You may not go out and build an entire museum with elaborate teaching exhibits, but may consider replicating some of the ideas coming from science centers in a scaled down manner. A hands-on or sensory display in your building's lobby or in a room adjacent to your conference may be a possibility. Think about trade shows and other types of exhibits. In a way, these events are a sort of commercialized science center. Vendors compete with each other to drive traffic to their booths. They entice potential customers with candy and giveaways with hopes they'll linger at the booth long enough to learn something about their products and services. Effective displays often take advantage of multimedia to communicate their message. The more interesting things the customers can see, touch, or interact with, the better.

You can also look for smaller opportunities to create a sensory experience for your audience. Can you reach them through visually dynamic means? Are there relevant products or materials you can let them touch or smell? Can you reproduce sounds or play music that will strike an emotional chord? Remember, humans respond to phenomenon that awakens their senses. This fosters learning and ultimately delivers meaning. Create a memorable experience for them, but remember—all good supercommunicator tools in moderation.

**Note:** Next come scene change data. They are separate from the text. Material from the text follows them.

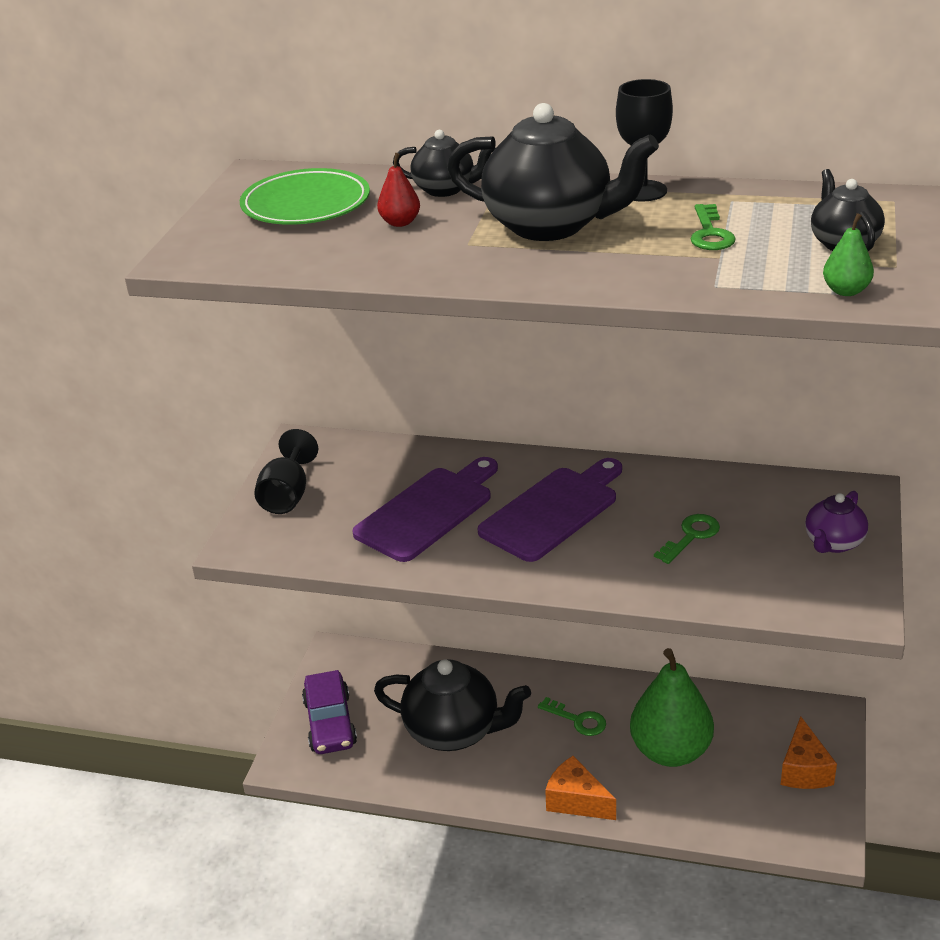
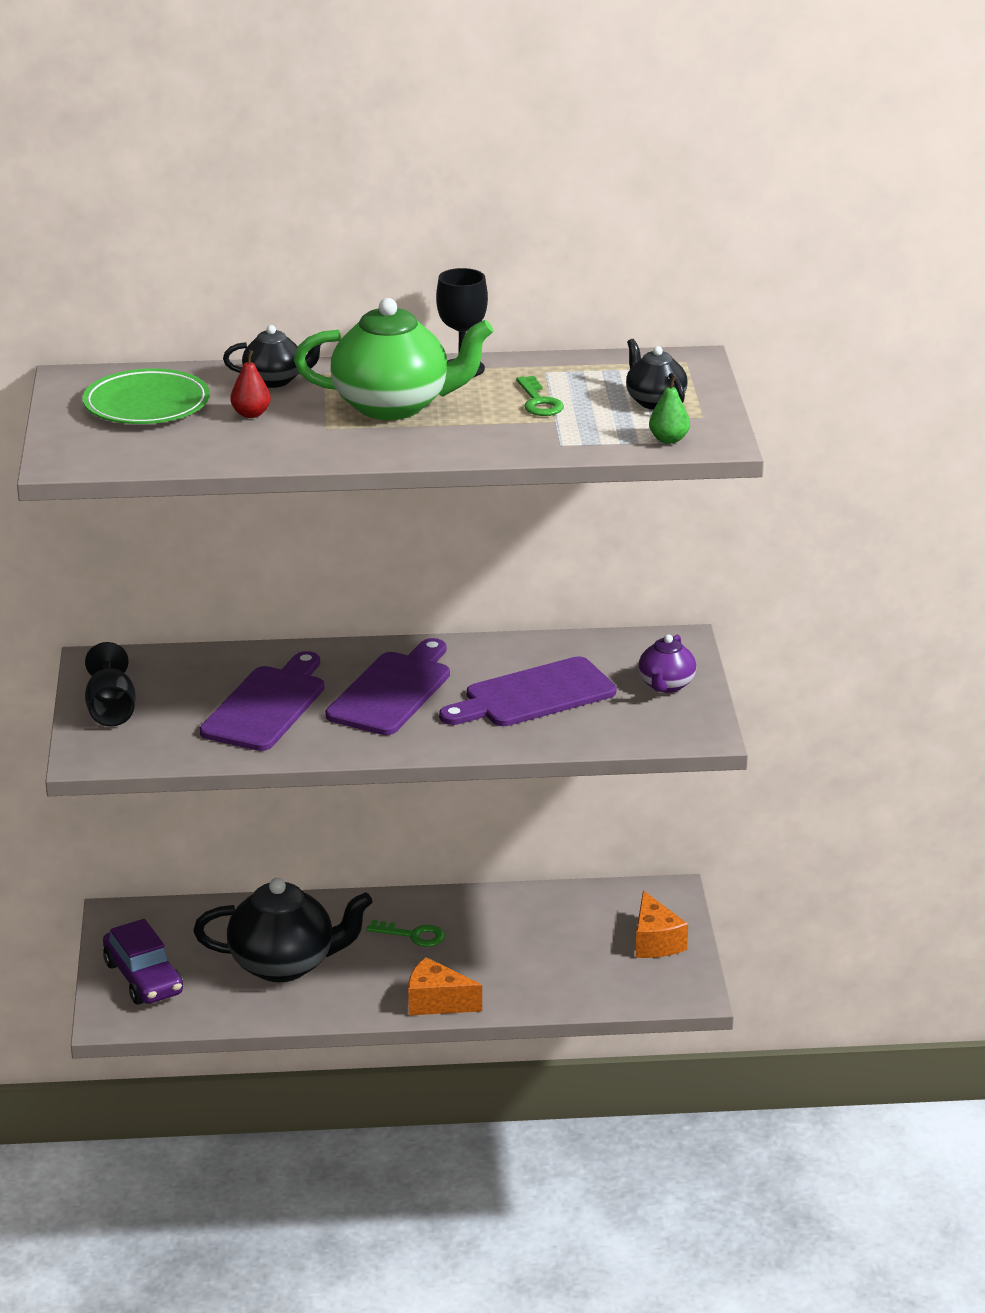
camera: 20 degrees left, 5 degrees down
(550, 226) = (393, 406): black teapot -> green teapot
(670, 751) = (518, 947): green pear -> none
(691, 536) = (533, 695): green key -> purple cutting board

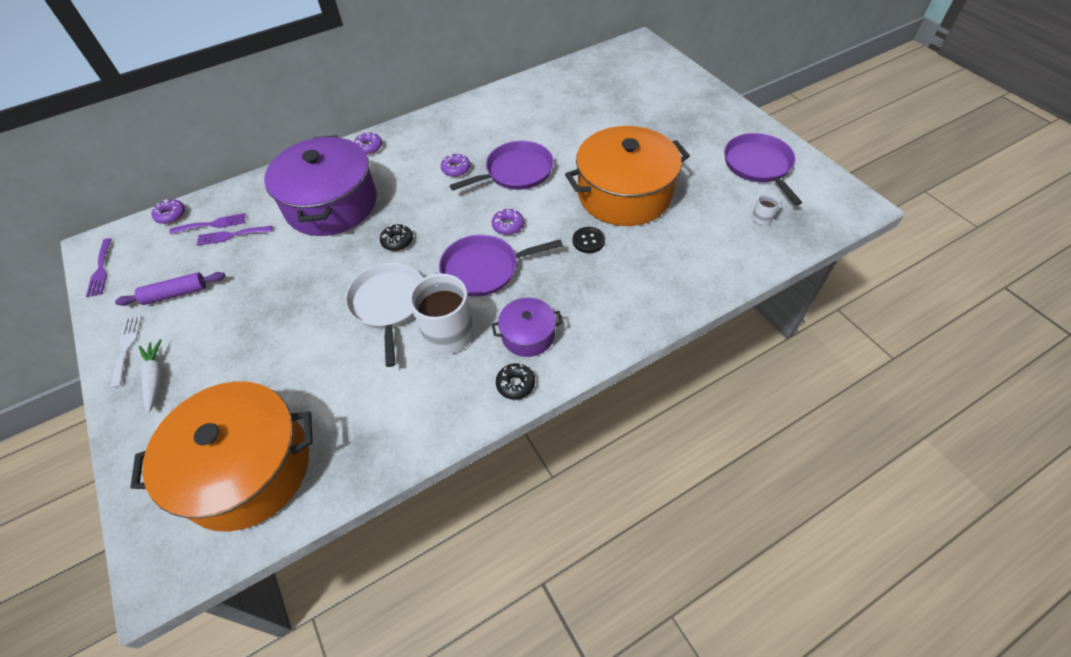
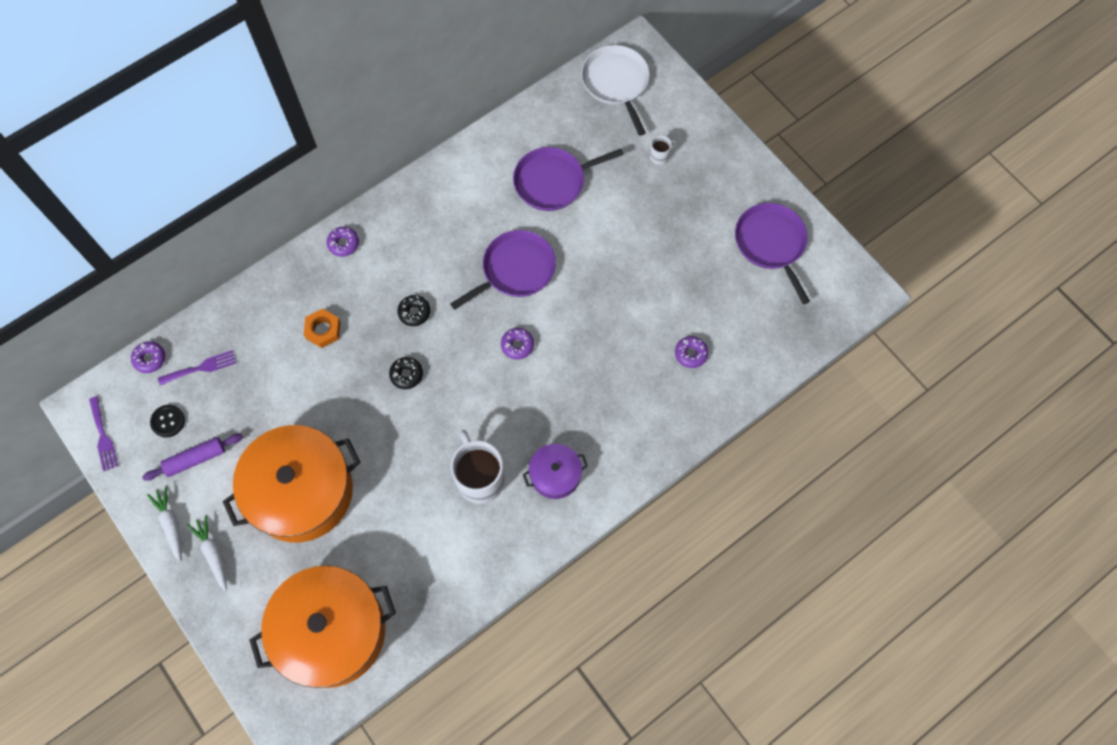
camera: 10 degrees left, 15 degrees up
(126, 347) = (171, 524): white fork -> white carrot
(231, 235) = (227, 381): purple fork -> none
(331, 204) = (323, 330): purple pot -> orange nut
(388, 304) = (415, 452): white pan -> white pan (616, 83)
(456, 169) = (449, 270): purple donut -> purple donut (691, 354)
(484, 269) = (502, 402): purple pan -> purple pan (553, 181)
(515, 384) = (551, 527): black donut -> black donut (414, 312)
(588, 241) = (601, 359): black button -> black button (168, 421)
(624, 194) = (633, 294): orange pot -> orange pot (301, 492)
(762, 219) = (772, 317): white mug -> white mug (660, 156)

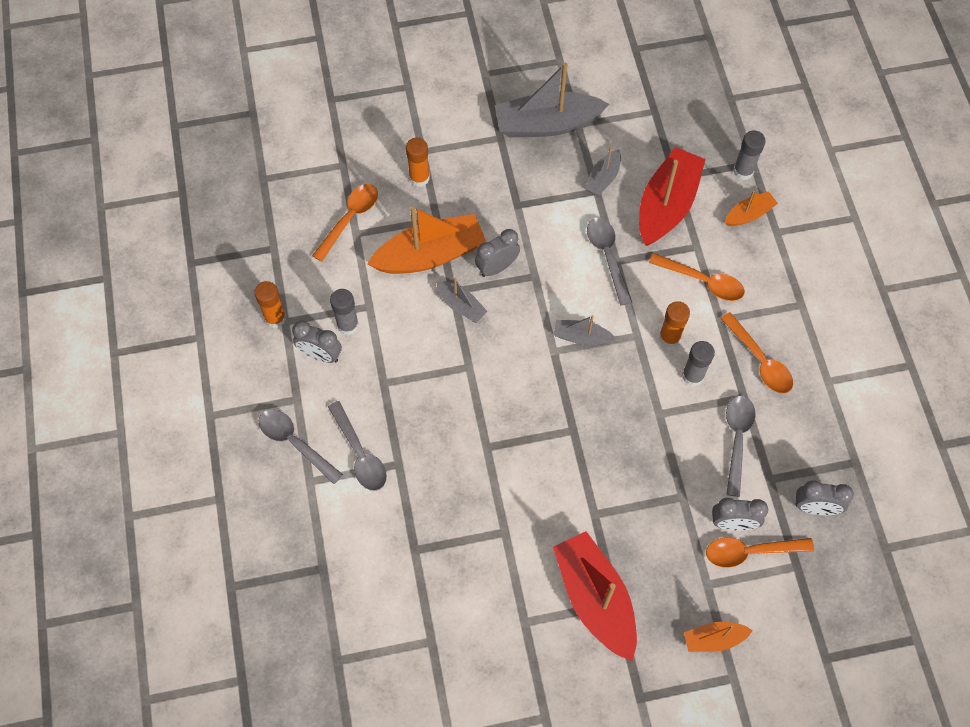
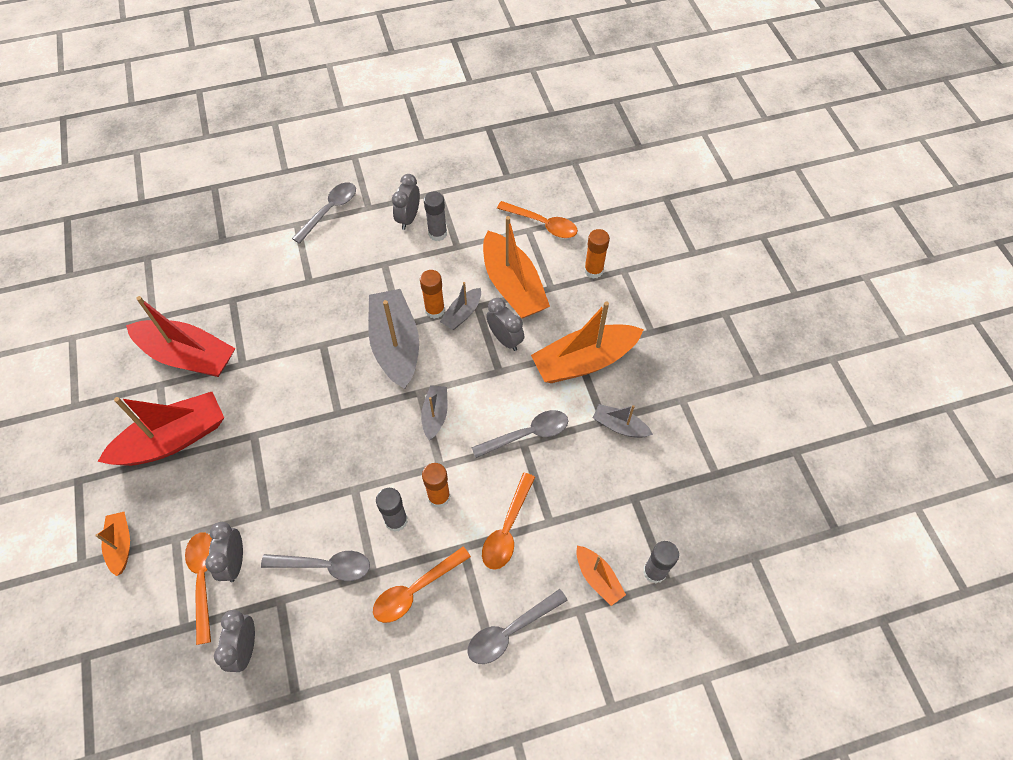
camera: 85 degrees right, 5 degrees down
(275, 318) = (441, 185): orange glue stick -> orange glue stick (435, 310)
(360, 454) = (318, 254): grey spoon -> grey spoon (510, 631)
(529, 199) = (584, 361): none -> orange boat
(547, 124) = (676, 371): grey boat -> grey boat (396, 345)
(666, 205) = (596, 490): red boat -> red boat (188, 356)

ARE GAMES AN EFFECTIVE TEACHING TOOL?

My only experience with an educational game was writing some of the content for NASA's “Station Spacewalk Game.”²⁴ Players were tasked with repair work on the International Space Station to keep it operational. They had to perform designated jobs like installing an Integrated Truss Segment and unfurling a Solar Array before oxygen ran out. The game became popular. NASA considered it a success. At the very least, it helped engage a new generation in thinking about space exploration.

Starry-eyed educators would like to believe games are the next big thing in education. They see the explosive growth of the game industry as a sign that people will come to understand complicated topics via the Xbox equivalent of the day. Raised on computer-based games and simulations, Millennials, some argue, have different neurological requirements for learning.²⁵ Our new digital world demands highly interactive, media-intensive learning environments for them to flourish. Games, it seems, are the logical solution.

Not so fast, warn Finnish researchers Kristian Kiili and Harri Ketamo. Most game-based learning today is being done without significant pedagogical input. They say that most of what's disguised as educational games is a waste of time. They write that players aren't usually allowed to actively test their hypotheses and discover new knowledge with what's currently available.²⁶ The effective learning game encourages the player to develop their mental conceptual structure. But this won't be achieved until games that support reflective thinking are made available.²⁷

There is more research that needs to be done about simulations and games. Most of our audiences will appreciate these tools for their novelty. But how much meaning do they bring? We haven't perfected the art of turning simulations and games into proven learning tools. When more adult learning experts collaborate with developers and produce pedagogically sound products, maybe we'll see a whole new field of education unfold. Until then, I would invest my money and effort in developing learning tools that do more than look cool.